The site, known historically as Ballingarry Castle, sits on a promontory, and its basic logic follows that of an Iron Age promontory fort, a type of enclosure that uses the natural sea cliffs on three sides and concentrates its defences at the narrow landward neck. The earliest visible element is a semi-circular bank on the mainland side, roughly 120 metres long and 10 metres wide, which dates the site's origins to around 1280.
That earliest phase is associated with the Cantillon family, who appear to have adapted the promontory fort form into something resembling a gatehoused curtain wall. The Cantillons held the land until 1585, when Ballingarry and their other territories were granted to a George Isham, who collected rents without disturbing the existing occupants. Things grew considerably more violent by 1602, when Garrett Roe Stack, brother-in-law to Lord Kerry, garrisoned the castle, prompting Sir Charles Wilmot to lay siege for over a year. In 1603, Gerald Mac Morris surrendered and was executed along with several of the garrison's leaders. The site's next major chapter belongs to Colonel David Crosbie, a loyalist who came into possession of Ballingarry during the Cromwellian wars and set about refortifying it. According to Charles Smith, writing in 1756, Crosbie built a small castle and extended the fortress with two long trenches radiating out in a V-shape from a turret on the landward side. A fosse, meaning a defensive ditch, runs along the interior of each trench; the north-west trench extends for around 120 metres and the north-east for around 175 metres, the latter originally terminating at a watchtower on the cliff edge that has since vanished entirely. Crosbie also settled English families on the peninsula and relied on his ally Lord Inchiquin of Clare to keep the garrison supplied with food and ammunition. Despite all of this, the fortification fell on 15 February 1645, when a Sergeant James Kelly lowered the drawbridge and let the besieging Irish forces in. Crosbie, seriously ill at the time, was taken to Ballybeggan Castle near Tralee to be executed, but was rescued through the intervention of his niece Katherine MacGillicuddy and two nephews who held the rank of colonel. He recovered his estates in 1651 and died seven years later, buried at Ardfert.

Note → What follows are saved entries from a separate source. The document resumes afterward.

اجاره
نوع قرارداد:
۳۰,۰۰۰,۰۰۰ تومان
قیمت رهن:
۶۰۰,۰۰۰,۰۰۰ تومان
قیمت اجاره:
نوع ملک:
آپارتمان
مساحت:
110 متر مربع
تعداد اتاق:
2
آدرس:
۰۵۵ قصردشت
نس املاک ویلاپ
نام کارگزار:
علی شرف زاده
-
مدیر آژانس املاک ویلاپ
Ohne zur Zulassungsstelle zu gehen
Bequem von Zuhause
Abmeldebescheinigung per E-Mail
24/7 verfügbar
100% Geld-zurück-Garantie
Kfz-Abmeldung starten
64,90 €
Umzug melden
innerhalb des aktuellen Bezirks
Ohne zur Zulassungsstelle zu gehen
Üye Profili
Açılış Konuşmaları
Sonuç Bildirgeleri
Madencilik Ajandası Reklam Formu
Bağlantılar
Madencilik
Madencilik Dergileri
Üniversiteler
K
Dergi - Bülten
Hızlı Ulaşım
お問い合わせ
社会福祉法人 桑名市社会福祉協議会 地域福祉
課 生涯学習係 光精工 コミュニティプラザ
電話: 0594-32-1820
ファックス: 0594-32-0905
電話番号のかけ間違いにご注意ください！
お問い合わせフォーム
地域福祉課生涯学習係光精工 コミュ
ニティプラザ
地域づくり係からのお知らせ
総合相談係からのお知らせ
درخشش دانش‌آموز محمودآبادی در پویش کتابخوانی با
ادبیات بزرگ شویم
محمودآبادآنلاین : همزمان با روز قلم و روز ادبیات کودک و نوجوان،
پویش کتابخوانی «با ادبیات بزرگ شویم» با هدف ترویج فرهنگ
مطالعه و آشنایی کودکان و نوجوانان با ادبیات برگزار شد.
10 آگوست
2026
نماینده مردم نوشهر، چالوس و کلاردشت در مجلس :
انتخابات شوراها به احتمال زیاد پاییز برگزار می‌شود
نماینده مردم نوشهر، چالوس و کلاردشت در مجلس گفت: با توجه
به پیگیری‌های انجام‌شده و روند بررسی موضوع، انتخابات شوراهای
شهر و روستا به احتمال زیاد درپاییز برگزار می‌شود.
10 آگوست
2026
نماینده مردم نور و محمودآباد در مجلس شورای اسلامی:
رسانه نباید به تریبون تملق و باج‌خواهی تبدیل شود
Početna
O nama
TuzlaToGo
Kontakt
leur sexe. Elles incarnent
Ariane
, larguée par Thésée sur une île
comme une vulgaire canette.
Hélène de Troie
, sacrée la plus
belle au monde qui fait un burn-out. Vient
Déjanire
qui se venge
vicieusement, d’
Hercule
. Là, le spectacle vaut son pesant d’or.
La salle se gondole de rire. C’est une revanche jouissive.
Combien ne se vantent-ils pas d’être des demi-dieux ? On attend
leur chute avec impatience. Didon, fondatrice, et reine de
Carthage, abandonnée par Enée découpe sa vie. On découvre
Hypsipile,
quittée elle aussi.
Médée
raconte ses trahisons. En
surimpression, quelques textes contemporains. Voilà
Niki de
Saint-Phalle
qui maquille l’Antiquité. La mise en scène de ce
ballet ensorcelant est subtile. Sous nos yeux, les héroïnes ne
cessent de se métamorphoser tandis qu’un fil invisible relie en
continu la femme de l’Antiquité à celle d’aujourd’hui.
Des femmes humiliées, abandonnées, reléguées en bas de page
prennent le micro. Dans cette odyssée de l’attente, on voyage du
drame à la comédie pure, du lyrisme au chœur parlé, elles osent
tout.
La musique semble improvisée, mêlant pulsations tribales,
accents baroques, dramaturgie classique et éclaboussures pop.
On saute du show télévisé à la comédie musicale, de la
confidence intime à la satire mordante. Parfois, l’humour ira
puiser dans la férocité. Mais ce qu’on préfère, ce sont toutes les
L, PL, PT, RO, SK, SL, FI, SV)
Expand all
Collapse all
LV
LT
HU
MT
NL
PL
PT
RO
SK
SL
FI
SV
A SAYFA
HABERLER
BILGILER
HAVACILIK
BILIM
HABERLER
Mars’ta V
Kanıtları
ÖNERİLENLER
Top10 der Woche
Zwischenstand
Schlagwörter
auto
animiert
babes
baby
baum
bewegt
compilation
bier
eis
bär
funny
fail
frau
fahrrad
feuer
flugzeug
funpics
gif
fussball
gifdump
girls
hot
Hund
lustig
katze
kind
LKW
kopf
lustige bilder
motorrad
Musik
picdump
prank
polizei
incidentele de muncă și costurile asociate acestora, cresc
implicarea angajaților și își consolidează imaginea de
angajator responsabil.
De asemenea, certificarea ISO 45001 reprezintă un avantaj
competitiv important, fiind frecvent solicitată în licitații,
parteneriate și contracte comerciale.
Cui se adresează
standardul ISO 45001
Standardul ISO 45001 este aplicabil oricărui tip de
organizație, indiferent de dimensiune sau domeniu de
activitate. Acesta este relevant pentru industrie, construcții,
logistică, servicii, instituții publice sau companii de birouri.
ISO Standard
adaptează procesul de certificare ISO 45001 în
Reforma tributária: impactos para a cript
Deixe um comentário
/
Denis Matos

What remains on the ground today is a palimpsest of these successive phases. Crosbie's turret still stands in ruined form at around 1.8 metres high, and the V-shaped trenches are legible in the landscape, though a westward extension noted by the antiquary Westropp in 1909 has since been obscured by modern field boundaries. The earlier semi-circular bank is cut through by the later Cromwellian trenches in at least two places, making the stratigraphy of the site visible, if not immediately obvious, to anyone who walks the full extent of the earthworks.